Improvvisamente silenzio. Inizia a piovere. I nostri corpi vengono inondati dall’acqua, ma nulla ci ferma. Lei sussurra. Sento i miei baffi sciogliersi. Torna ad abbracciarmi, mi bacia e in quel attimo, in quel preciso momento, emette un gemito ancora più intenso. Ha raggiunto l’orgasmo.

Rimaniamo abbracciate per qualche attimo. Mi bacia ancora, mi accarezza il viso – “Poverino ma tu non hai goduto” – Mi afferra il cazzo – “Ci penso io a te” – e me lo strappa vita. Ride – “Pensi davvero che non me ne sono accorta, Lizbeth” - In quel preciso istante ricordo che conosce i nomi di tutti gli invitati.

Mi sbottona la camicia ormai inzuppata. Mi lecca entrambi i capezzoli, li morde, scende sui miei addominali – “Non sarai un uomo, ma hai decisamente un bel corpo”.

Mi morde il clito, me lo succhia. Urlo.

Mi infila due dita nella figa, che poi diventano tre, inizia a fottermi. Rimango immobile incantata. Il mio corpo si contorce, mi accarezzo i miei piccoli seni. Lei unisce la lingua alle dita, mi riempe.

I suoi movimenti accelerano, la sua lingua gioca con il mio clito indurito. Mi allarga le gambe, passa i suoi capezzoli sopra il mio sesso. Non riesco a controllarmi il mio corpo si agita, mi scopa con le sue tette. Le preme contro di me. Esplodo.

Per la prima volta ci accorgiamo della pioggia, sentiamo il freddo diffondersi nei nostri corpi. Corriamo senza scarpe, verso la villa. Dimentico il cazzo finto sulla riva del laghetto.
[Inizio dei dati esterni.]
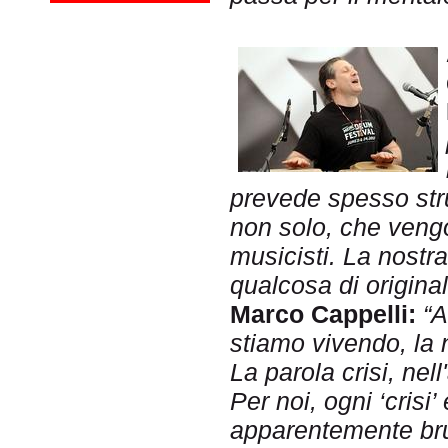
prevede spesso str
non solo, che vengon
musicisti. La nostr
qualcosa di original
Marco Cappelli:
“A
stiamo vivendo, la 
La parola crisi, nel
Per noi, ogni ‘crisi
apparentemente brut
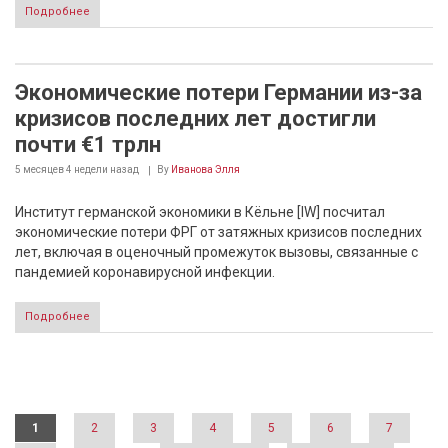
Подробнее
Экономические потери Германии из-за
кризисов последних лет достигли
почти €1 трлн
5 месяцев 4 недели
назад
By
Иванова Элля
Институт германской экономики в Кёльне [IW] посчитал
экономические потери ФРГ от затяжных кризисов последних
лет, включая в оценочный промежуток вызовы, связанные с
пандемией коронавирусной инфекции.
Подробнее
Страницы
1
2
3
4
5
6
7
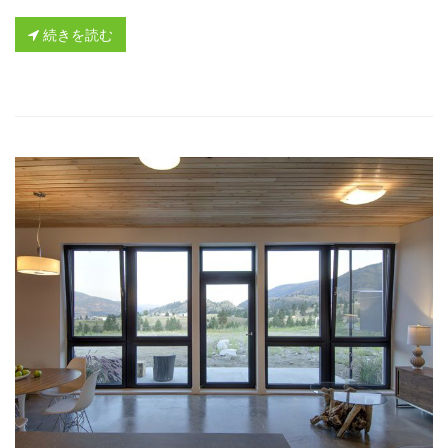
続きを読む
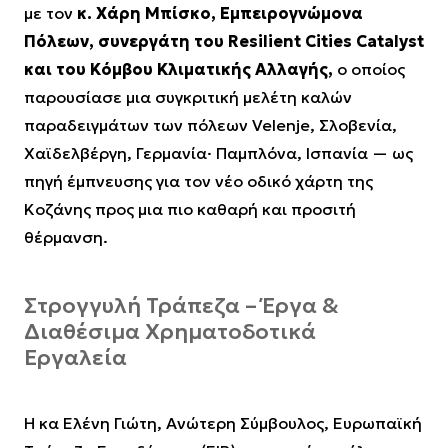
με τον
κ. Χάρη Μπίσκο, Εμπειρογνώμονα
Πόλεων, συνεργάτη του Resilient Cities Catalyst
και του Κόμβου Κλιματικής Αλλαγής,
ο οποίος
παρουσίασε μια συγκριτική μελέτη καλών
παραδειγμάτων των πόλεων Velenje, Σλοβενία,
Χαϊδελβέργη, Γερμανία· Παμπλόνα, Ισπανία — ως
πηγή έμπνευσης για τον νέο οδικό χάρτη της
Κοζάνης προς μια πιο καθαρή και προσιτή
θέρμανση.
Στρογγυλή Τράπεζα – Έργα &
Διαθέσιμα Χρηματοδοτικά
Εργαλεία
Η κα Ελένη Γιώτη, Ανώτερη Σύμβουλος, Ευρωπαϊκή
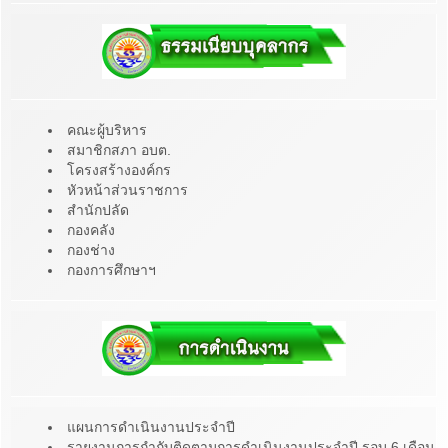
คณะผู้บริหาร
สมาชิกสภา อบต.
โครงสร้างองค์กร
หัวหน้าส่วนราชการ
สำนักปลัด
กองคลัง
กองช่าง
กองการศึกษาฯ
แผนการดำเนินงานประจำปี
รายงานการกำกับติดตามการดำเนินงานประจำปี รอบ 6 เดือน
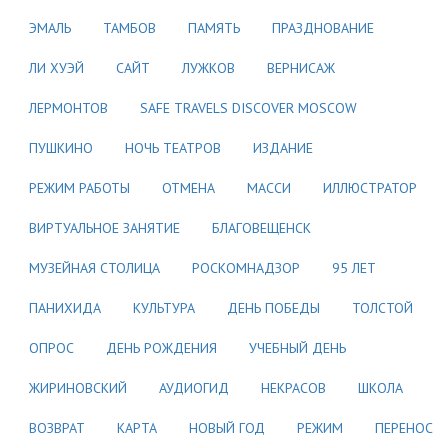
ЭМАЛЬ
ТАМБОВ
ПАМЯТЬ
ПРАЗДНОВАНИЕ
ЛИ ХУЭЙ
САЙТ
ЛУЖКОВ
ВЕРНИСАЖ
ЛЕРМОНТОВ
SAFE TRAVELS DISCOVER MOSCOW
ПУШКИНО
НОЧЬ ТЕАТРОВ
ИЗДАНИЕ
РЕЖИМ РАБОТЫ
ОТМЕНА
МАССИ
ИЛЛЮСТРАТОР
ВИРТУАЛЬНОЕ ЗАНЯТИЕ
БЛАГОВЕЩЕНСК
МУЗЕЙНАЯ СТОЛИЦА
РОСКОМНАДЗОР
95 ЛЕТ
ПАНИХИДА
КУЛЬТУРА
ДЕНЬ ПОБЕДЫ
ТОЛСТОЙ
ОПРОС
ДЕНЬ РОЖДЕНИЯ
УЧЕБНЫЙ ДЕНЬ
ЖИРИНОВСКИЙ
АУДИОГИД
НЕКРАСОВ
ШКОЛА
ВОЗВРАТ
КАРТА
НОВЫЙ ГОД
РЕЖИМ
ПЕРЕНОС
Ma stavolta mi conduce verso un'altra area. Entriamo da un portone laterale, saliamo le scale, e ci troviamo in un mini appartamento, dove ci asciughiamo e riscaldiamo.

Dormo da lei per tutta la notte, questa volta da donna, ma questa è un'altra storia.

Davvero intrigante, molto sottile, come se nell'immaginazione, al di là della verità anatomica, ci sia un'altra verità che sottende la separazione tra i generi, una verità mentale, sensuale, che attende di essere deflorata nella sua consistenza immaginaria, per essere messa alla prova di un riconoscimento da parte di una persona vera, anche solo per gioco, anzi, solo per gioco... Racconto asciutto e pieno di mistero... Sarebbe bello come fu per Kafka, trovarsi a leggerli dal vivo l'uno all'altro, come in un club clandestino della lettura, per sorridere e sorriderne...
Sempre bravissima e bellissime le tue storie. ??